It’s a complex situation that involves physics, global power politics, climate change, technology, and two kinds of time.
‘The Earth takes about 24 hours to rotate, but the key word is about.’
For thousands of years, the Earth has generally been slowing down, with the rate varying periodically, said Agnew and Judah Levin, a physicist in the time and frequency division of the National Institute of Standards and Technology.
McCarthy said the slow motion is mostly due to tidal effects, which are caused by the moon’s pull.
It didn’t matter until atomic clocks were adopted as the official time standard 55 years ago. They didn’t slow down.
This established two versions of time – astronomical and atomic – and they did not match. Astronomical time lagged behind atomic time by 2.5 milliseconds every day. This means that the atomic clock will say it is midnight and for Earth it was midnight a fraction of a second later, Agnew said.
Those daily fractions of a second add up to a whole second every few years.
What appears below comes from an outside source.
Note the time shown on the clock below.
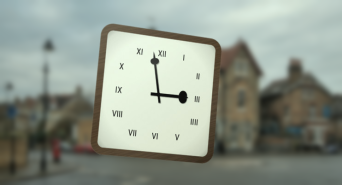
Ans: 2:58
Starting in 1972, international timekeepers decided to add a “leap second” in June or December to astronomical time to catch atomic time, called Coordinated Universal Time, or UTC. 11:59 and 59 seconds will be changed to midnight instead. There is another second at 11:59 and 60 seconds. A negative leap second would go from 11:59 and 58 seconds straight to midnight, leaving 11:59:59.
Between 1972 and 2016, 27 separate leap seconds were added as the Earth slowed down. But the rate of slowing was decreasing.
“In 2016 or 2017 or maybe 2018, the rate of recession slowed to the extent that the Earth was actually accelerating,” Levin said.
Why is the Earth’s speed increasing?
Earth is speeding up because its hot liquid core — “a big ball of molten fluid” — acts in unexpected ways, Agnew said, with vortices and flows that vary.
Agnew said the core has been accelerating for about 50 years, but that effect has been offset by the rapid melting of ice at the poles since the 1990s. The melting ice shifts Earth’s mass from the poles toward the bulge’s center, causing rotation to slow down much as a spinning ice skater slows down while extending her arms to her sides, he said.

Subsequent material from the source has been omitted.